Minstrel Poetry from the Pamir Mountains
This book is a detailed study of the sung poetry of the Ismâ‘îlîs living in Pamir Mountains, in the region of Badakhshan, situated in the south east of the Central Asian republic of Tajikistan, on the border with Afghanistan and China. The Ismâ‘îlîs form a minority within the Shia Islam; Central Asia itself is mainly inhabited by Sunni Muslims.
The Ismâ‘îlîs of Badakhshan have lived in relative isolation for centuries and have developed a rich poetic and musical tradition which has been handed down orally. Although
Badakhshan belongs to the Persian-speaking republic of Tajikistan, the inhabitants of Badakhshan are for the major part speakers of Pamir languages, a group of non-written Eastern-Iranian languages.
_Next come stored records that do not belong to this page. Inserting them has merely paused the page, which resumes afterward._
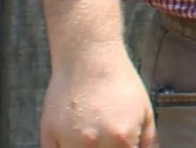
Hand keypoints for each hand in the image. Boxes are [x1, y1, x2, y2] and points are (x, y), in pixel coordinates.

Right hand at [38, 40, 155, 147]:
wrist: (88, 57)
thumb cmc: (117, 81)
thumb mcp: (144, 110)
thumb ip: (147, 141)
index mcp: (121, 139)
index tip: (125, 146)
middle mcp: (93, 144)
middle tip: (108, 139)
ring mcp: (69, 141)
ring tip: (93, 133)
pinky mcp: (48, 137)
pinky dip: (67, 147)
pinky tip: (75, 137)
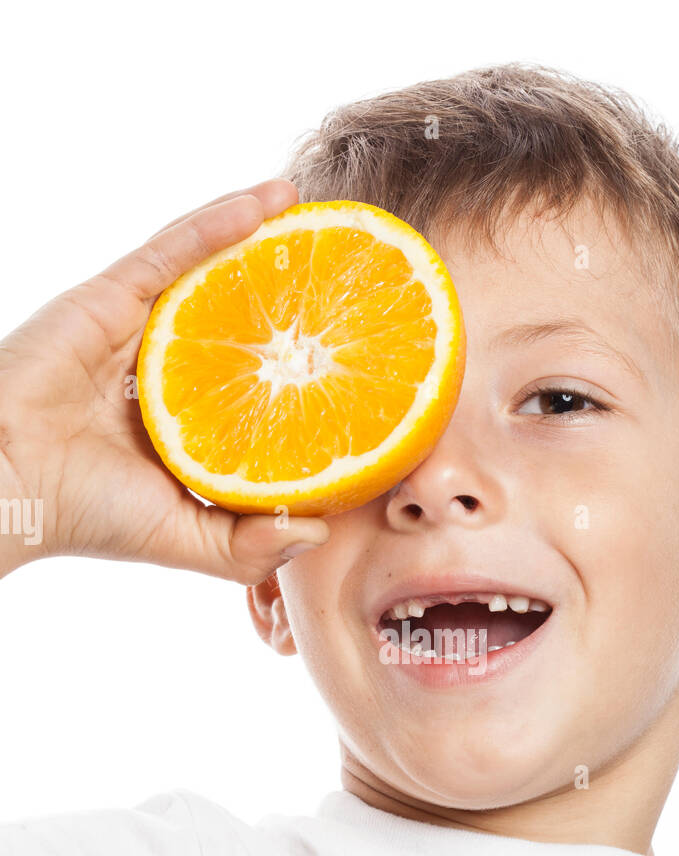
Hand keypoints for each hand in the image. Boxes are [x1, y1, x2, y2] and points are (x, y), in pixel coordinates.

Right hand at [0, 178, 329, 581]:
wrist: (8, 482)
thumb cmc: (87, 516)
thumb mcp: (188, 543)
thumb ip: (249, 546)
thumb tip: (318, 532)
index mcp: (185, 426)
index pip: (256, 392)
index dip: (303, 378)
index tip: (360, 365)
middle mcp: (168, 372)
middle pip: (240, 324)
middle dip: (289, 301)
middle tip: (348, 279)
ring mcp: (142, 330)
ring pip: (212, 275)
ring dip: (264, 243)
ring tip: (316, 217)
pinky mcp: (113, 296)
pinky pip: (175, 249)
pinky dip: (221, 222)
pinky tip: (269, 202)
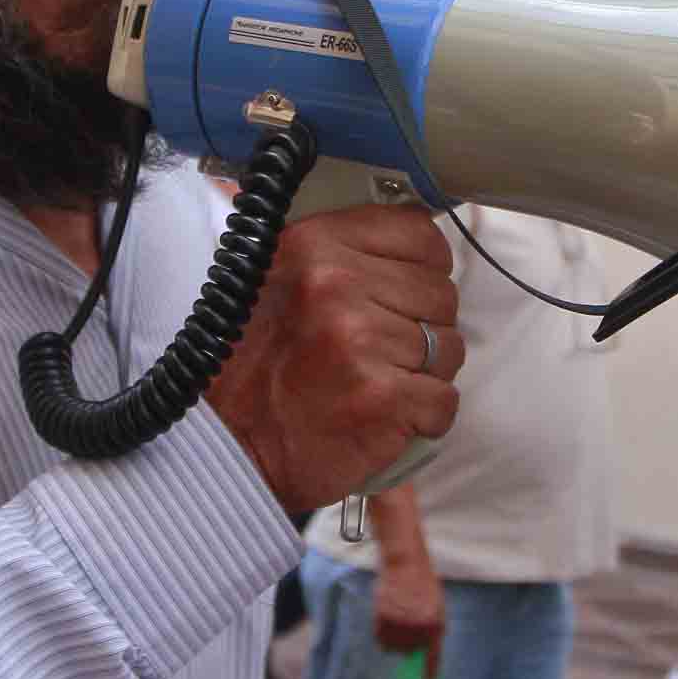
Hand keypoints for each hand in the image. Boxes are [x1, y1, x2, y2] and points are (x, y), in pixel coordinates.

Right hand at [203, 205, 462, 512]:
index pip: (420, 233)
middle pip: (441, 293)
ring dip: (422, 374)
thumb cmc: (256, 367)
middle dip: (421, 326)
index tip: (400, 294)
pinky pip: (444, 400)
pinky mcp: (383, 398)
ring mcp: (362, 341)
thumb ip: (347, 252)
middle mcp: (336, 284)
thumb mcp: (283, 275)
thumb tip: (419, 241)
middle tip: (375, 351)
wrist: (229, 445)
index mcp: (314, 244)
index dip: (421, 270)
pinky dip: (422, 418)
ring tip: (373, 382)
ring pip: (448, 348)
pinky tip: (382, 415)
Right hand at [373, 557, 446, 678]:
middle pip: (408, 652)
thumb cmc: (423, 583)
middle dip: (408, 643)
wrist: (405, 564)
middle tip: (406, 624)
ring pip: (392, 648)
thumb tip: (422, 650)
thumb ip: (432, 629)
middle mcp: (418, 628)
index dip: (429, 671)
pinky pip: (379, 639)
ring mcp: (399, 624)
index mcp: (435, 625)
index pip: (432, 655)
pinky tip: (386, 617)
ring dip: (393, 639)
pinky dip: (381, 633)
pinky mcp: (383, 618)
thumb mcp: (437, 606)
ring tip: (396, 618)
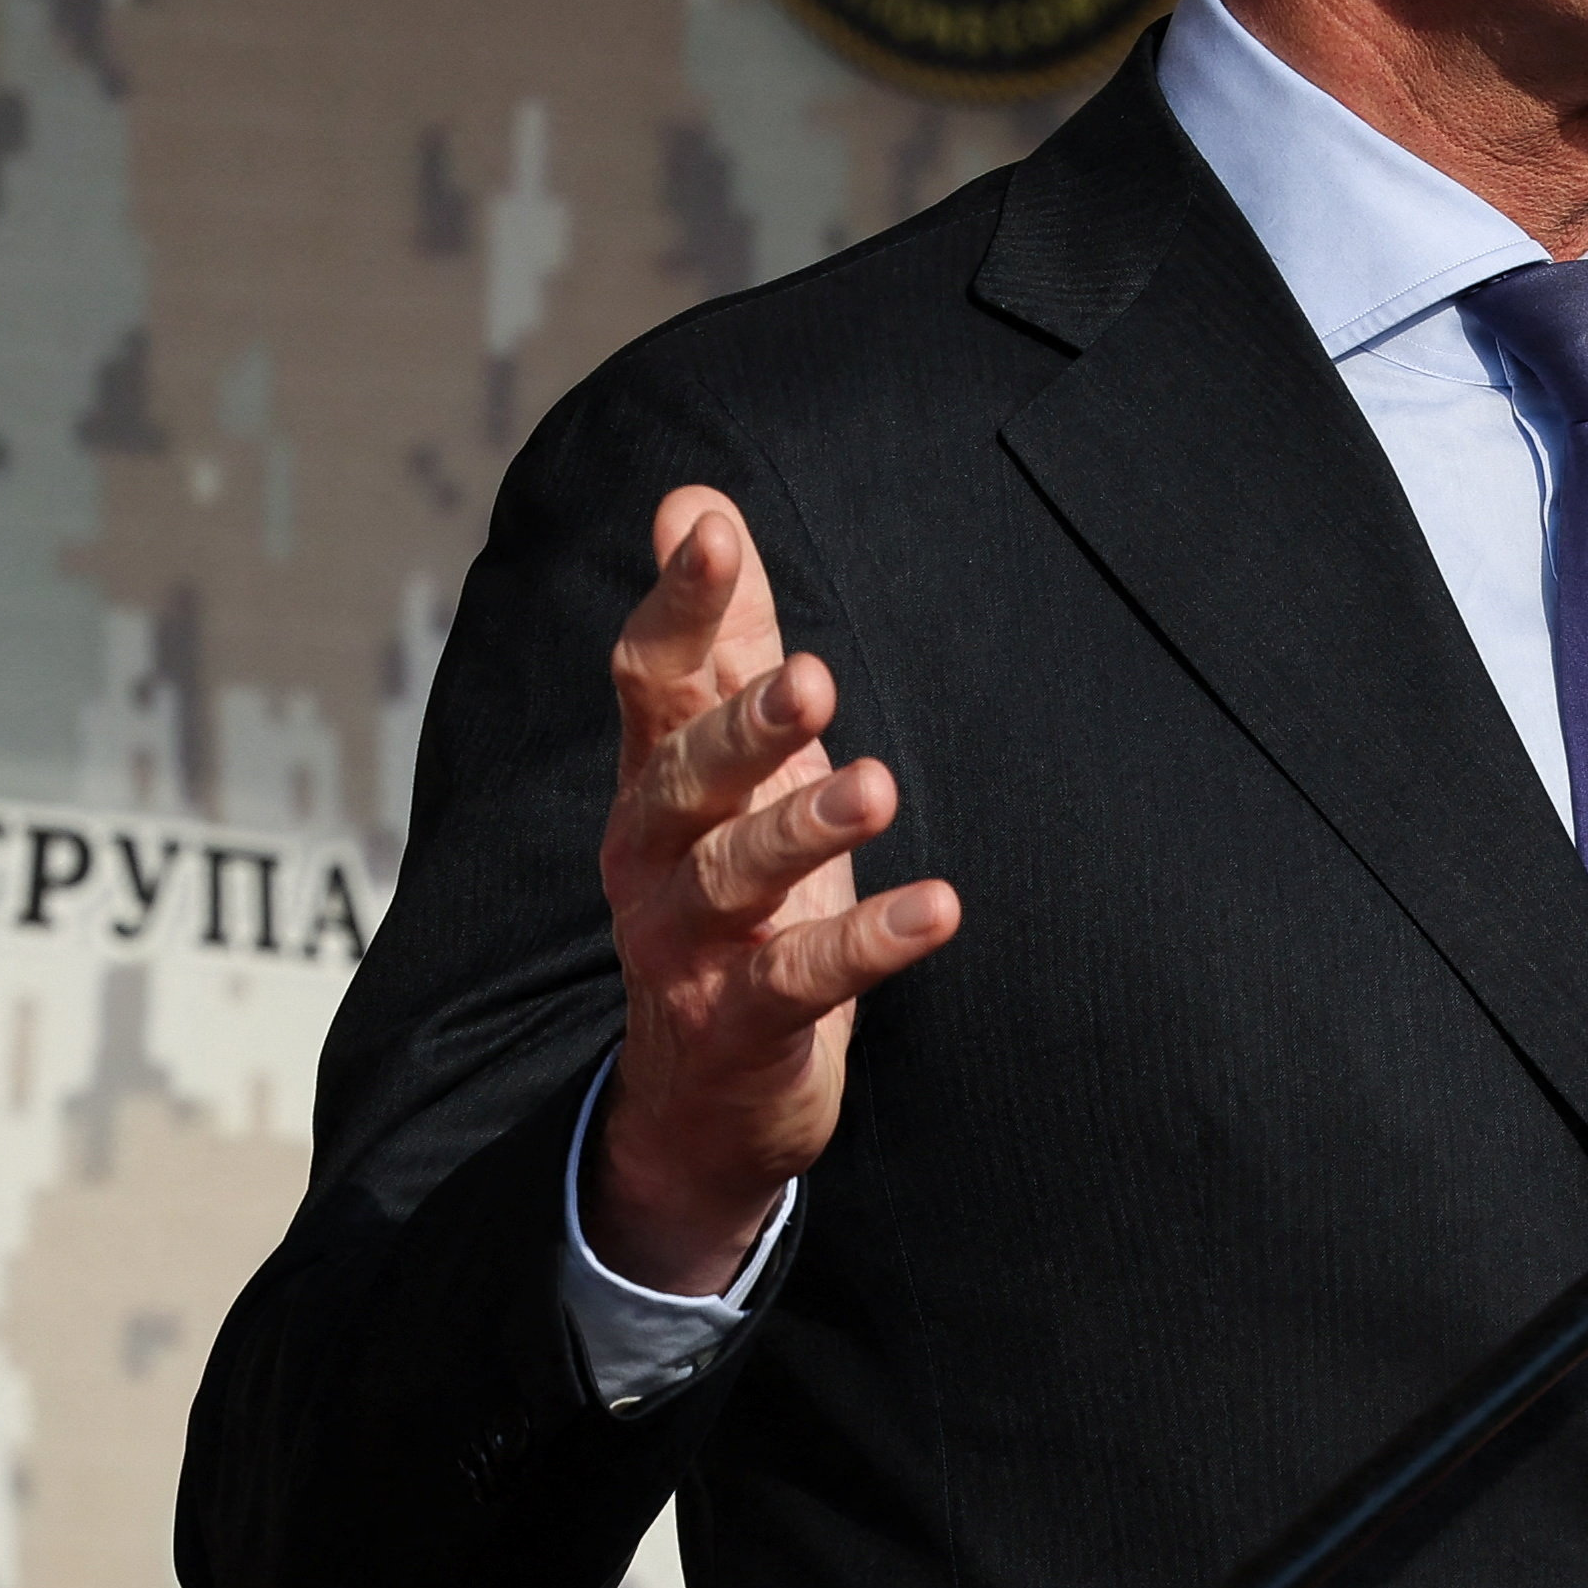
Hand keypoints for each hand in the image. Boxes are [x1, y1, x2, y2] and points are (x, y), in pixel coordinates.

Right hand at [583, 485, 960, 1294]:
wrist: (700, 1090)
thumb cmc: (730, 887)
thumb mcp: (731, 759)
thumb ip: (725, 635)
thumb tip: (691, 497)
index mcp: (655, 778)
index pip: (651, 678)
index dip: (679, 605)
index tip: (711, 532)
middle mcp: (649, 854)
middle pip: (682, 778)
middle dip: (745, 728)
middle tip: (817, 679)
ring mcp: (682, 945)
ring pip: (731, 878)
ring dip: (802, 829)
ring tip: (875, 785)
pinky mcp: (734, 1024)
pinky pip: (796, 978)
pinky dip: (867, 942)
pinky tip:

Persian has been important as a lingua franca and alongside Arabic as the language of religion. The Persian poet and Ismâ‘îlî missionary Nasir-i Khusraw, who lived in the 11th century, is worshipped in Badakhshan as the person who brought the Ismâ‘îlî faith to the Badakhshani people. Persian poetry plays a major role in the religious tradition of the Ismâ‘îlîs of Badakhshan, which is why the emphasis of the present study is on poetry performed during religious gatherings. However, poetry also features prominently in many other social contexts.
The collapse of the Soviet Union and the subsequent civil war in Tajikistan have led to a revival of the performance of religious music and poetry. In the past decade, the political implications of the religious tradition became more and more emphasised. The renewed contacts between the Ismâ‘îlî community in Badakhshan and the Ismâ‘îlî community worldwide has brought about significant changes in
Badakhshan, of which the implications are yet to be evaluated. The poetic tradition of Badakhshan is a truly living tradition, and its description given in the book can be regarded as a well-documented reflection of the tradition as it was during the crucial years 1992–1993, in the ‘vacuum’ after the collapse of Soviet government and before the growing influence of foreign organisations.
The book has eight chapters, divided in two parts, and a large introduction. In the introduction an overview is given of the history and present life of the Badakhshani Ismâ‘îlîs, while the ensuing chapters each focus on a specific genre of poetry. In each chapter an analysis is given of the nature, topics, background and context of a poetic genre from the Badakhshani tradition. In the last four chapters more emphasis is laid on the poetry in performance, which is of major importance as we are dealing here with a living tradition. The book is accompanied by an extensive anthology containing the transcripts of the poetry recorded during fieldwork. This is poetry in both Persian and Pamir languages. Throughout the study, reference is made to the texts in the anthology. As the orally transmitted poetry is not available in script elsewhere, these texts form a valuable source in themselves for reference and further study. Examples of the sung poetry from Badakhshan have been provided on a CD accompanying the book. This study can be useful in several fields of study: first of all Iranian and Central Asian Studies, and more specifically Persian literature and literary history. But the book may be equally useful for scholars working on Islamology, sociology, political sciences, musicology and antropology.